Transcribe the full passage below on the collapse of WCW, reproducing every word and punctuation mark.

## Quoted passage
---*---

The critics will not be silenced by history lessons. Insurmountable evidence will not convince them that there were outside and inside factors that killed the WCW empire. The AOL/TimeWarner merger, top star monopolies, creative control clauses, and even simple disconnect from the desires of the fans killed the titan, not a writer, an executive producer, and a superstar. I cannot convince the critics of that the powers that be didn't want a wrestling program on their station anymore. And while people will believe whatever they feel they must, it seems a shame that those feelings can't be redirected into a positive place.
Vince Russo, Eric Bischoff, and Hulk Hogan, who have professionally had their differences in the creative processes of WCW, though never had all three been present at the same time, now have had an opportunity that, up until now had never been open to them. They have the chance to rebuild an empire. Do I believe this opportunity is real? To quote Kurt Angle, "It's real..." While the opening days of their collaboration may have lost a following of the inevitable closed minded critic, who hadn't the stomach or the will to press through the fumblings in order to get to the Immortal turning point.

---*---

## Listed records
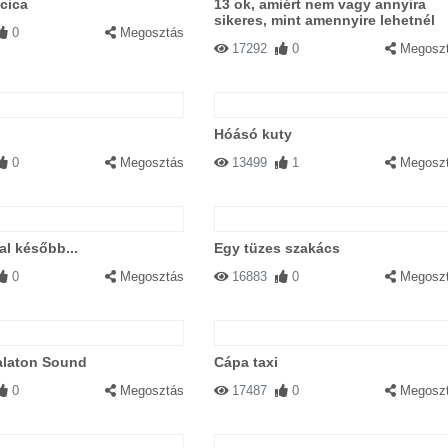
 cica
13 ok, amiért nem vagy annyira
sikeres, mint amennyire lehetnél
0
Megosztás
17292
0
Megosz
i
Hóásó kuty
0
Megosztás
13499
1
Megosz
l később...
Egy tüzes szakács
0
Megosztás
16883
0
Megosz
alaton Sound
Cápa taxi
0
Megosztás
17487
0
Megosz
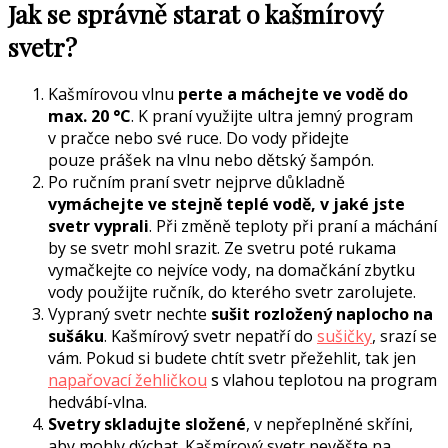
Jak se správně starat o kašmírový
svetr?
Kašmírovou vlnu
perte a máchejte ve vodě do
max. 20 °C
. K praní využijte ultra jemný program
v pračce nebo své ruce. Do vody přidejte
pouze prášek na vlnu nebo dětský šampón.
Po ručním praní svetr nejprve důkladně
vymáchejte ve stejně teplé vodě, v jaké jste
svetr vyprali
. Při změně teploty při praní a máchání
by se svetr mohl srazit. Ze svetru poté rukama
vymačkejte co nejvíce vody, na domačkání zbytku
vody použijte ručník, do kterého svetr zarolujete.
Vypraný svetr nechte
sušit rozložený naplocho na
sušáku
. Kašmírový svetr nepatří do
sušičky
, srazí se
vám. Pokud si budete chtít svetr přežehlit, tak jen
napařovací žehličkou
s vlahou teplotou na program
hedvábí-vlna.
Svetry skladujte složené
, v nepřeplněné skříni,
aby mohly dýchat. Kašmírový svetr nevěšte na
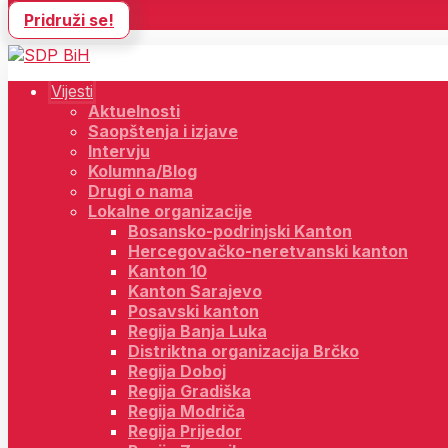
Pridruži se!
Vijesti
Aktuelnosti
Saopštenja i izjave
Intervju
Kolumna/Blog
Drugi o nama
Lokalne organizacije
Bosansko-podrinjski Kanton
Hercegovačko-neretvanski kanton
Kanton 10
Kanton Sarajevo
Posavski kanton
Regija Banja Luka
Distriktna organizacija Brčko
Regija Doboj
Regija Gradiška
Regija Modriča
Regija Prijedor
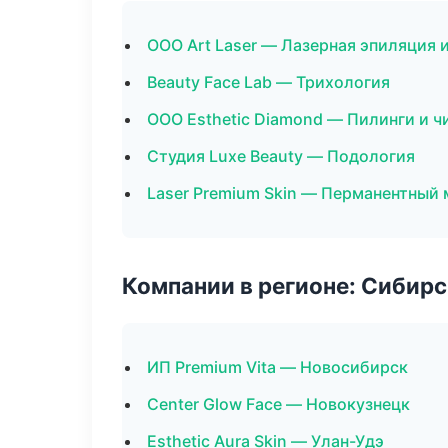
ООО Art Laser — Лазерная эпиляция
Beauty Face Lab — Трихология
ООО Esthetic Diamond — Пилинги и ч
Студия Luxe Beauty — Подология
Laser Premium Skin — Перманентный
Компании в регионе: Сибир
ИП Premium Vita — Новосибирск
Center Glow Face — Новокузнецк
Esthetic Aura Skin — Улан-Удэ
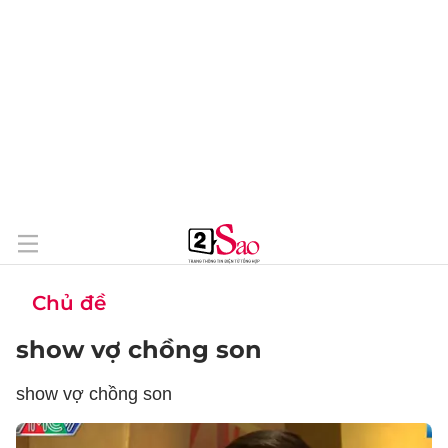
Chủ đề
show vợ chồng son
show vợ chồng son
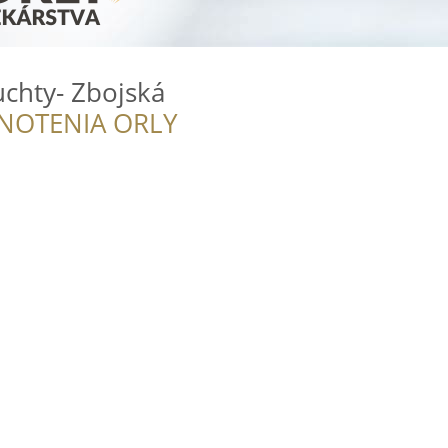
chty- Zbojská
NOTENIA ORLY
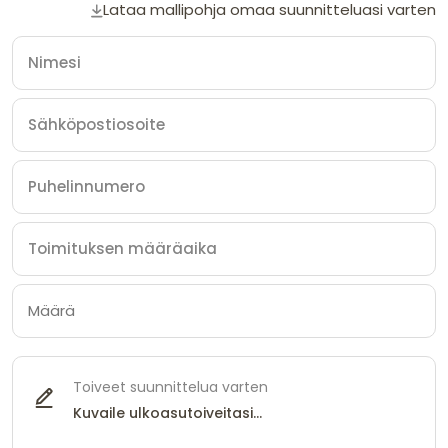
Lataa mallipohja omaa suunnitteluasi varten
Toiveet suunnittelua varten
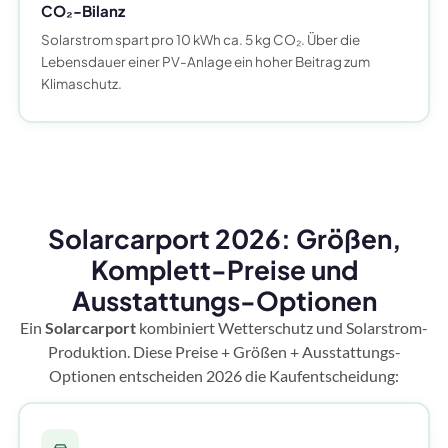
CO₂-Bilanz
Solarstrom spart pro 10 kWh ca. 5 kg CO₂. Über die
Lebensdauer einer PV-Anlage ein hoher Beitrag zum
Klimaschutz.
Solarcarport 2026: Größen,
Komplett-Preise und
Ausstattungs-Optionen
Ein
Solarcarport
kombiniert Wetterschutz und Solarstrom-
Produktion. Diese Preise + Größen + Ausstattungs-
Optionen entscheiden 2026 die Kaufentscheidung:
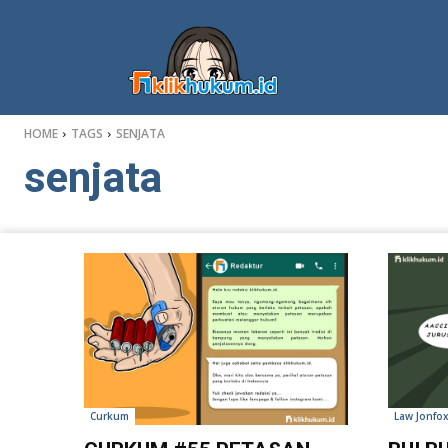
HOME
TAGS
SENJATA
senjata
Curkum
Law Jonfo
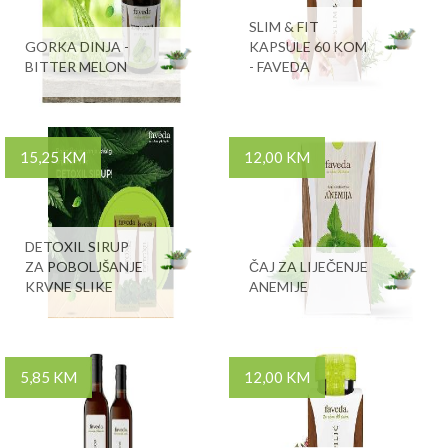
SLIM & FIT
GORKA DINJA -
KAPSULE 60 KOM
BITTER MELON
- FAVEDA
15,25 KM
12,00 KM
DETOXIL SIRUP
ZA POBOLJŠANJE
ČAJ ZA LIJEČENJE
KRVNE SLIKE
ANEMIJE
5,85 KM
12,00 KM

---*---

## Exercise result
The critics will not be silenced by history lessons. Insurmountable evidence will not convince them that there were outside and inside factors that killed the WCW empire. The AOL/TimeWarner merger, top star monopolies, creative control clauses, and even simple disconnect from the desires of the fans killed the titan, not a writer, an executive producer, and a superstar. I cannot convince the critics of that the powers that be didn't want a wrestling program on their station anymore. And while people will believe whatever they feel they must, it seems a shame that those feelings can't be redirected into a positive place.
Vince Russo, Eric Bischoff, and Hulk Hogan, who have professionally had their differences in the creative processes of WCW, though never had all three been present at the same time, now have had an opportunity that, up until now had never been open to them. They have the chance to rebuild an empire. Do I believe this opportunity is real? To quote Kurt Angle, "It's real..." While the opening days of their collaboration may have lost a following of the inevitable closed minded critic, who hadn't the stomach or the will to press through the fumblings in order to get to the Immortal turning point.